Desde a sociologia do conhecimento, a partir dos trabalhos de Karl Mannheim, o pensamento dito “conservador” é associado à ideologia, ao passo que o pensamento “progressista” é associado à utopia. A ideologia é retratada como uma trama que se encontra subjacente aos argumentos que fundamentam a ação dos atores sociais.

Nesse contexto, a dominação social seria desnudada na medida em que fosse descoberta a motivação ideológica que sustenta os argumentos que a justificam. Aqui, a verdade não seria captada pela observação, pelo raciocínio lógico e pela argumentação, mas pela descoberta das causas secretas, no mais das vezes desconhecidas pelo pensador, que determinam suas conclusões. Não haveria, portanto, liberdade de pensamento. Haveria apenas pensamento condicionado pela ideologia. Apenas alguns poucos privilegiados, versados na análise da reificação ideológica, é que conseguiriam libertar o pensamento de seus grilhões conservadores e tradicionalistas e instituir a marcha do progresso. Assim, a forma mais fácil de rebaixar um pensamento é, desde logo, reduzi-lo à ideologia. E, como bem ressalta Giovanni Sartori, a acusação de ideológico a uma determinada posição política representa um álibi de que se vale o interlocutor para rejeitar, de plano, os argumentos apresentados, sem que seja empreendida por ele a tarefa de justificar os seus próprios argumentos.

O grande paradoxo é que, os caçadores de ideologias não deixam de estar presos a ela. Na verdade, em uma sociedade pluralista, as ideologias são o resultado da confluência das mais diversas visões de mundo concorrentes. A ambivalência mais trágica que a persegue, como afirma Stein, é que a ideologia (que nasce justamente do pluralismo e da relatividade) acaba por negá-los porque, ao fim e ao cabo, sempre se pretende hegemônica. Assim, não é o conservadorismo que define a qualidade do ideológico, mas, sim, a pretensão de hegemonia que se apresenta incutida no argumento. Vale dizer: o seu absolutismo.

Não deixa de ser curioso que, na contemporaneidade, esses conceitos só se apresentam assim, de forma muito clara, no contexto de uma abstração barata e sem sentido.
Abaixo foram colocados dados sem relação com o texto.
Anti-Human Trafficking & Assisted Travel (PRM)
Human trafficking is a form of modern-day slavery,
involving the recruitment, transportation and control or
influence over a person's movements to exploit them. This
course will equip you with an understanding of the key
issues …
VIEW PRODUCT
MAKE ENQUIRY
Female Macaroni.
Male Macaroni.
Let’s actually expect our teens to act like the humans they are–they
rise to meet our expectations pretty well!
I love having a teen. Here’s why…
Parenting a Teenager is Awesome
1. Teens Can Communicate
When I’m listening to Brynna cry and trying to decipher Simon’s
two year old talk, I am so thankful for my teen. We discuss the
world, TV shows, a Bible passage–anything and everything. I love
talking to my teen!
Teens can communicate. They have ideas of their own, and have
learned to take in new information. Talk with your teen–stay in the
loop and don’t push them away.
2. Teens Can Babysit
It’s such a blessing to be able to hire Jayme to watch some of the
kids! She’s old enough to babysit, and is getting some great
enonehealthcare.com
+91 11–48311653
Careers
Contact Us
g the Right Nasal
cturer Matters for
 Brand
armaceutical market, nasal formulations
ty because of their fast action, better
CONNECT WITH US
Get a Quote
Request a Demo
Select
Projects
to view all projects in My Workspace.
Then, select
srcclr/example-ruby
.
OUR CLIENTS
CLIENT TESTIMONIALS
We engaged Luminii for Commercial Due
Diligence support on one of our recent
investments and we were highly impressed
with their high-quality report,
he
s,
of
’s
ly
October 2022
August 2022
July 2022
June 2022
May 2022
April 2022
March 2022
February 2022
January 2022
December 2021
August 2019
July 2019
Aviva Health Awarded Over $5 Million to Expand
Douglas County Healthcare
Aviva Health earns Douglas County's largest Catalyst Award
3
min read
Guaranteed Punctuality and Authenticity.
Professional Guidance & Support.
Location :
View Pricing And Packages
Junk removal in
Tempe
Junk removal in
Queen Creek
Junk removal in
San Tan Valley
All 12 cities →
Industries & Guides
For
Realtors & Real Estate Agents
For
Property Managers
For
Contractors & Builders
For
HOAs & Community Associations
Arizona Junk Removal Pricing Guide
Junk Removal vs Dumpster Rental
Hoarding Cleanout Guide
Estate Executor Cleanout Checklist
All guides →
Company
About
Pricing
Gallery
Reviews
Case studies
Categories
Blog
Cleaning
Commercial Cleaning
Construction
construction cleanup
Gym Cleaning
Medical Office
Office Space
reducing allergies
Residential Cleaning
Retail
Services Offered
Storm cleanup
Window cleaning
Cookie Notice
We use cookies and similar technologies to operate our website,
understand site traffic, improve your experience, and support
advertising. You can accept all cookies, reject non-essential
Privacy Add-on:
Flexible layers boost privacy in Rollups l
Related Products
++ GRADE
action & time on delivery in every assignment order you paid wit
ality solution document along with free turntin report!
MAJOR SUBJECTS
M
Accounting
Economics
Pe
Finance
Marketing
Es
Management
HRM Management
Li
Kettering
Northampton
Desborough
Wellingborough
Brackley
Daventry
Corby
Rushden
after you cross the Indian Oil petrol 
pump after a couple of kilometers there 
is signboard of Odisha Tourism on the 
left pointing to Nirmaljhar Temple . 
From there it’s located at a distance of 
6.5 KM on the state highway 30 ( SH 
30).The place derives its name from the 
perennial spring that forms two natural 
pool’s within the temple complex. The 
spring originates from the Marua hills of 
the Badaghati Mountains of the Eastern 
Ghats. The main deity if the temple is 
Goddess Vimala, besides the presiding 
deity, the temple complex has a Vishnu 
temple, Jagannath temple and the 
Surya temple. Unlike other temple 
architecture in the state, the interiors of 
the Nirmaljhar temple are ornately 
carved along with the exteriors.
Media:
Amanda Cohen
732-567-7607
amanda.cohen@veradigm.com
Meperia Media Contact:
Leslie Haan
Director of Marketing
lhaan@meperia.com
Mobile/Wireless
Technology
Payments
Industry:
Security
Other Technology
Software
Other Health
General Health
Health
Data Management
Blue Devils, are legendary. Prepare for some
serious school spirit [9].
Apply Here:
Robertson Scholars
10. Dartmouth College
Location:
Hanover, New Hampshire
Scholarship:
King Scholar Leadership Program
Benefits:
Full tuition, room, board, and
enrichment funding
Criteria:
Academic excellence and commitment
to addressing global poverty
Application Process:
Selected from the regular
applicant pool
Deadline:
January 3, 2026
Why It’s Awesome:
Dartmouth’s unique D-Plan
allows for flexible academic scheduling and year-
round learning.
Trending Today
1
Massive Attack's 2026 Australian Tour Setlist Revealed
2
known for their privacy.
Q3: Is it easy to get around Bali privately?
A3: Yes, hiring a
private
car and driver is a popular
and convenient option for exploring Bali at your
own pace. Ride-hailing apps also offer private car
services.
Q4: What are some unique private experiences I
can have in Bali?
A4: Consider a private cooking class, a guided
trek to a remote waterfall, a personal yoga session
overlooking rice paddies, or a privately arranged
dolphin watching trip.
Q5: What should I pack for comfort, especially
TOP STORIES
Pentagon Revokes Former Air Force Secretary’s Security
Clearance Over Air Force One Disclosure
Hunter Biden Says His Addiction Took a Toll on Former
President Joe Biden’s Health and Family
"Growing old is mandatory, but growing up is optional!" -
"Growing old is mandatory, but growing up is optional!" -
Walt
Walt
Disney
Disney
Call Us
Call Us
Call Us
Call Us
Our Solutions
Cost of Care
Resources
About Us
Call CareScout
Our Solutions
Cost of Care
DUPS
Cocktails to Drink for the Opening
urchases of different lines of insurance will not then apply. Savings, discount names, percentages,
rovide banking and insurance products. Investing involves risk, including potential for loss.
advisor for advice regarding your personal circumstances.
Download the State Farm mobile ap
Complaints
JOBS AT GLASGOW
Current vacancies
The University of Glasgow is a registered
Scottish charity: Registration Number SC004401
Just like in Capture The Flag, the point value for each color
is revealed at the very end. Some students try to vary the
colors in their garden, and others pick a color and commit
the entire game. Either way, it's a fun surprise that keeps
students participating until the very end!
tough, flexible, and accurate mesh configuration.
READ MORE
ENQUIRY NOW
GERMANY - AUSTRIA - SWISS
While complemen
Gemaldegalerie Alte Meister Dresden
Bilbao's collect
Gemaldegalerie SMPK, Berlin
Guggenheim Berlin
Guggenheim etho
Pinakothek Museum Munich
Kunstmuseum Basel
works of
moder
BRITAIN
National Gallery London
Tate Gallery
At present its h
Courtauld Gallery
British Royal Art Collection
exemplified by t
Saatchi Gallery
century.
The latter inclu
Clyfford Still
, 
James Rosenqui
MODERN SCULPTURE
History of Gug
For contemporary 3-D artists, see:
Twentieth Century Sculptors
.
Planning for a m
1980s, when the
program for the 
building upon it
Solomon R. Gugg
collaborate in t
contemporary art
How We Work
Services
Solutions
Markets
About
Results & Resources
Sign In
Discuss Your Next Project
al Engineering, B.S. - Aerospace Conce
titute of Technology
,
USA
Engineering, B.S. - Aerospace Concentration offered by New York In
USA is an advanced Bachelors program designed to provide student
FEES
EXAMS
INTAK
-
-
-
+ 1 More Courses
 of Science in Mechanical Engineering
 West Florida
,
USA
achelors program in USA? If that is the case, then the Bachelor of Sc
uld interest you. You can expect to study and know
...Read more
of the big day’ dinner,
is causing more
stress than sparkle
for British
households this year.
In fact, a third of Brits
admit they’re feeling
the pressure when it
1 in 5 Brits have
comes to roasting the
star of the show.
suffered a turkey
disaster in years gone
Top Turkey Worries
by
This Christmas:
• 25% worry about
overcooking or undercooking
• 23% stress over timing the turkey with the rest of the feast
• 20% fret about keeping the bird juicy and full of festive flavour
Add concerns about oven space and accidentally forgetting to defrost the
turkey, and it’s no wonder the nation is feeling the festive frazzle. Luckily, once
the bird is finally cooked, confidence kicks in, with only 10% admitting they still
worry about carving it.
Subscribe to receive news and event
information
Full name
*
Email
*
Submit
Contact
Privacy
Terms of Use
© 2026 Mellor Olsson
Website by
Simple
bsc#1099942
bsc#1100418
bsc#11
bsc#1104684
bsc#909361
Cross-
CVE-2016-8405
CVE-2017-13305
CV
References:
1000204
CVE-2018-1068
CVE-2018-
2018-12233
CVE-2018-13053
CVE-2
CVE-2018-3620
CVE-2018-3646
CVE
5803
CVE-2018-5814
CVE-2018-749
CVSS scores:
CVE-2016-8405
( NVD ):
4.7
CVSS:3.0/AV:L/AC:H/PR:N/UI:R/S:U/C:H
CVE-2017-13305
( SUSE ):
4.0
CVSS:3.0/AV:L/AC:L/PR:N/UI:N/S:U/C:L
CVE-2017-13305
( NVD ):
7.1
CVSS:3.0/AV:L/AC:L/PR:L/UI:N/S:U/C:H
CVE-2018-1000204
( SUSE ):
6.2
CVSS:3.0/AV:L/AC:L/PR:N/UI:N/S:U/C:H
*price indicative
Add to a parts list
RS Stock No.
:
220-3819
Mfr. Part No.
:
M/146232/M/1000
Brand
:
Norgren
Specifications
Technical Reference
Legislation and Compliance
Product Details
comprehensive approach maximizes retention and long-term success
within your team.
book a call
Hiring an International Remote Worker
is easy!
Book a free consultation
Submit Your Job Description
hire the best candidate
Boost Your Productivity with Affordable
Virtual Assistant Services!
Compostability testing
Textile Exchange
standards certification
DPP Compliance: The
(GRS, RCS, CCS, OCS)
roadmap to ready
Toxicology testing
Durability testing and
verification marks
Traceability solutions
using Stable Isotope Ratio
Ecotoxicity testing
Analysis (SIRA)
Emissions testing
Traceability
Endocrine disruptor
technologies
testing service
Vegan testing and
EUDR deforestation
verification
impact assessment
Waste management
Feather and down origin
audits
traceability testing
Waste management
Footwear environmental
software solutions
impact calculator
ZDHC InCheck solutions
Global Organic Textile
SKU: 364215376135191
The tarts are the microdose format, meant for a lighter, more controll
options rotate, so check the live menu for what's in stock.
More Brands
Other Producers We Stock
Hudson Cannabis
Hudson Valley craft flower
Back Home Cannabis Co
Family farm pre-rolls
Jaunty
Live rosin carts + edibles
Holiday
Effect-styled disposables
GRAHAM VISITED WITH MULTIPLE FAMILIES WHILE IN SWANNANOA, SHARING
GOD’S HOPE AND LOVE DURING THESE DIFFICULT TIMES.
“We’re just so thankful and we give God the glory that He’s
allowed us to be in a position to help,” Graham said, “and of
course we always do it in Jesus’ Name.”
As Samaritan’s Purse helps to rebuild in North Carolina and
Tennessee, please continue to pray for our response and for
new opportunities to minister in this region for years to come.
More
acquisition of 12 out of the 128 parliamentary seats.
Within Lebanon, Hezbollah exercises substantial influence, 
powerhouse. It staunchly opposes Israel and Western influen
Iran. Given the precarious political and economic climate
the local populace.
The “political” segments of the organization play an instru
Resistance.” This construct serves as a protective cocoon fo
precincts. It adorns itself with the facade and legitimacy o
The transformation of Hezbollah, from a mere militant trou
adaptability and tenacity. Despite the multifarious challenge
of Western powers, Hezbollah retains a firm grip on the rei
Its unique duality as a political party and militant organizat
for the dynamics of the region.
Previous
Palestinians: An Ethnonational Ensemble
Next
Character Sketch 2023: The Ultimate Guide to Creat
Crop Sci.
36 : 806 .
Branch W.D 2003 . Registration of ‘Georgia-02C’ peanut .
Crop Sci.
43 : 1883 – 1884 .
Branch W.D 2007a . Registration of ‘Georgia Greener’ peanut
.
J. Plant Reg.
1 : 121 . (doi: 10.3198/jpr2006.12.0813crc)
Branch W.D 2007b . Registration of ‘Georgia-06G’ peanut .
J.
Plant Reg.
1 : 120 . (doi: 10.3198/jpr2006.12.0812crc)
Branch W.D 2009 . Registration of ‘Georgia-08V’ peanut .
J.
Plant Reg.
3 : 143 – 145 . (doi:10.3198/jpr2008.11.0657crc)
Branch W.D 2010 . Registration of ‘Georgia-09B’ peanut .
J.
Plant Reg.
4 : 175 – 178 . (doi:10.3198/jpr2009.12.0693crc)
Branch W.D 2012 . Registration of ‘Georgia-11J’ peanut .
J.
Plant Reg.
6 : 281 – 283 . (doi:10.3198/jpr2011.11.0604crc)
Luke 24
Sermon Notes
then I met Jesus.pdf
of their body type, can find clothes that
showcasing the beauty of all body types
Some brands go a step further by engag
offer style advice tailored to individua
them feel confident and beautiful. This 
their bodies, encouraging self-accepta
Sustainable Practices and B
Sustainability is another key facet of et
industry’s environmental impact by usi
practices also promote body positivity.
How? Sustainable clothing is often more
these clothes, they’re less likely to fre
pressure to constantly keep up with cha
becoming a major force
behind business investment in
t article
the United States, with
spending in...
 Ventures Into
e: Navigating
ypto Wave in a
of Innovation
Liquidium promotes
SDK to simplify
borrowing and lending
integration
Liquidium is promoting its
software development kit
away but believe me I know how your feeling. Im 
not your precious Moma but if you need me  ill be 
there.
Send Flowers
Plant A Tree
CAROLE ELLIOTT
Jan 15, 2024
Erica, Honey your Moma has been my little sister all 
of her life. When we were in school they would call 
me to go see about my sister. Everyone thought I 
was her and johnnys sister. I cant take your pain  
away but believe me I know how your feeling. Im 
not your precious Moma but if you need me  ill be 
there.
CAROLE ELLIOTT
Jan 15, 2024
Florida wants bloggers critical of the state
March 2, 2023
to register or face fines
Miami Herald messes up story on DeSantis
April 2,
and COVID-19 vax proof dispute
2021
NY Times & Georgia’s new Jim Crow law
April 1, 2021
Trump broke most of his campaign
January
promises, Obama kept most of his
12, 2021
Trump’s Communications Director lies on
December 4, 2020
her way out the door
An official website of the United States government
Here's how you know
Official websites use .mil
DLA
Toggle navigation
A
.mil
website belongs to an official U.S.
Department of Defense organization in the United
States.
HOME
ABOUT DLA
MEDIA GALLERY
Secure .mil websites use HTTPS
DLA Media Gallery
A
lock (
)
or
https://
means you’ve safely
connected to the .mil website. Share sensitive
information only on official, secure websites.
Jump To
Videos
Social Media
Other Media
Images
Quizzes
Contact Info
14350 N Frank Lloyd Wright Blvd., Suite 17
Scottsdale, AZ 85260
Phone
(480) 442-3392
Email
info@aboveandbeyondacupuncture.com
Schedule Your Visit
De se notar, por interessantíssimo, que, quando caiu o muro de Berlin, pondo fim à experiência do socialismo soviético, um autor tido por “conservador” escreveu um livro para tratar, a partir da filosofia da história de Hegel interpretada via Alexandre Kojève, do “fim da história”. A expressão fim aqui aponta para o caráter teleológico (finalístico) que essas concepções afirmam ser inerentes ao processo histórico. Todo filósofo da história, ao contrário do historiador, permite-se atuar como uma espécie de profeta, como que a desvendar qual o nosso melhor futuro, segundo a finalidade instituída.

É interessante que a expressão “motor da história”, ou a energia que move a história (o que dá no mesmo), sejam expressões caras à filosofia da história. A linguagem do ministro aproxima-se, assim, daquela utilizada pelos filósofos-profetas. Com base nessa filosofia da história, o autor a que me referi afirmou, naquele contexto de desfazimento do socialismo soviético, que a história tinha encontrado o seu fim e que a melhor forma de organização política que a humanidade produziu era a democracia liberal-capitalista. A tese teve inúmeros detratores. Inclusive este humilde escriba. Mas, não deixa de ser instigante o fato de que o mesmo tom profético presente na enunciação daquele que afirmou o fim da história esteja também presente na fala do ministro Barroso, o representante privilegiado do “progressismo jurídico”. O autor, conservador, que tratou do fim da história, é Francis Fukuyama.